Rewrite the text of all the data below, changing every "Bavaria" to "Bayern" and keeping everything else the same. Leave the pictures out.

INPUT MATERIAL Block Start

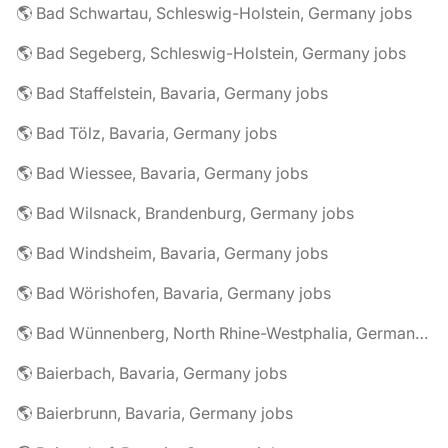
🌎 Bad Schwartau, Schleswig-Holstein, Germany jobs
🌎 Bad Segeberg, Schleswig-Holstein, Germany jobs
🌎 Bad Staffelstein, Bavaria, Germany jobs
🌎 Bad Tölz, Bavaria, Germany jobs
🌎 Bad Wiessee, Bavaria, Germany jobs
🌎 Bad Wilsnack, Brandenburg, Germany jobs
🌎 Bad Windsheim, Bavaria, Germany jobs
🌎 Bad Wörishofen, Bavaria, Germany jobs
🌎 Bad Wünnenberg, North Rhine-Westphalia, Germany jobs
🌎 Baierbach, Bavaria, Germany jobs
🌎 Baierbrunn, Bavaria, Germany jobs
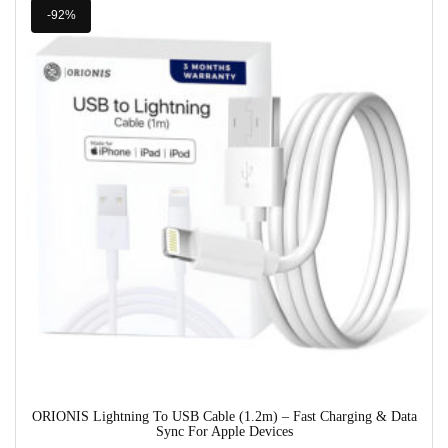
-92%
ORIONIS Lightning To USB Cable (1.2m) – Fast Charging & Data
Sync For Apple Devices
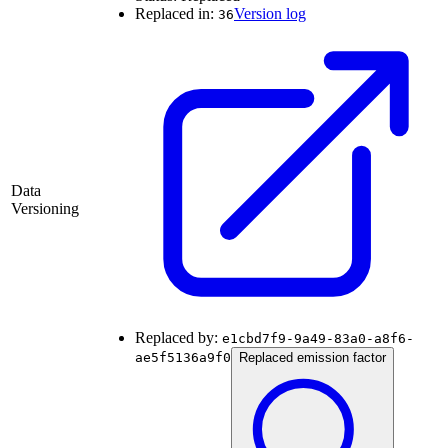
Replaced in:
Version log
36
Data
Versioning
Replaced by:
e1cbd7f9-9a49-83a0-a8f6-
ae5f5136a9f0
Replaced emission factor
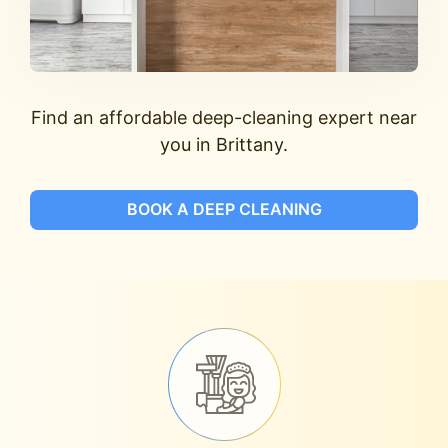
Find an affordable deep-cleaning expert near
you in Brittany.
BOOK A DEEP CLEANING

INPUT MATERIAL Block End

* RESULT
🌎 Bad Schwartau, Schleswig-Holstein, Germany jobs
🌎 Bad Segeberg, Schleswig-Holstein, Germany jobs
🌎 Bad Staffelstein, Bayern, Germany jobs
🌎 Bad Tölz, Bayern, Germany jobs
🌎 Bad Wiessee, Bayern, Germany jobs
🌎 Bad Wilsnack, Brandenburg, Germany jobs
🌎 Bad Windsheim, Bayern, Germany jobs
🌎 Bad Wörishofen, Bayern, Germany jobs
🌎 Bad Wünnenberg, North Rhine-Westphalia, Germany jobs
🌎 Baierbach, Bayern, Germany jobs
🌎 Baierbrunn, Bayern, Germany jobs
-92%
ORIONIS Lightning To USB Cable (1.2m) – Fast Charging & Data
Sync For Apple Devices
Replaced in:
Version log
36
Data
Versioning
Replaced by:
e1cbd7f9-9a49-83a0-a8f6-
ae5f5136a9f0
Replaced emission factor
Find an affordable deep-cleaning expert near
you in Brittany.
BOOK A DEEP CLEANING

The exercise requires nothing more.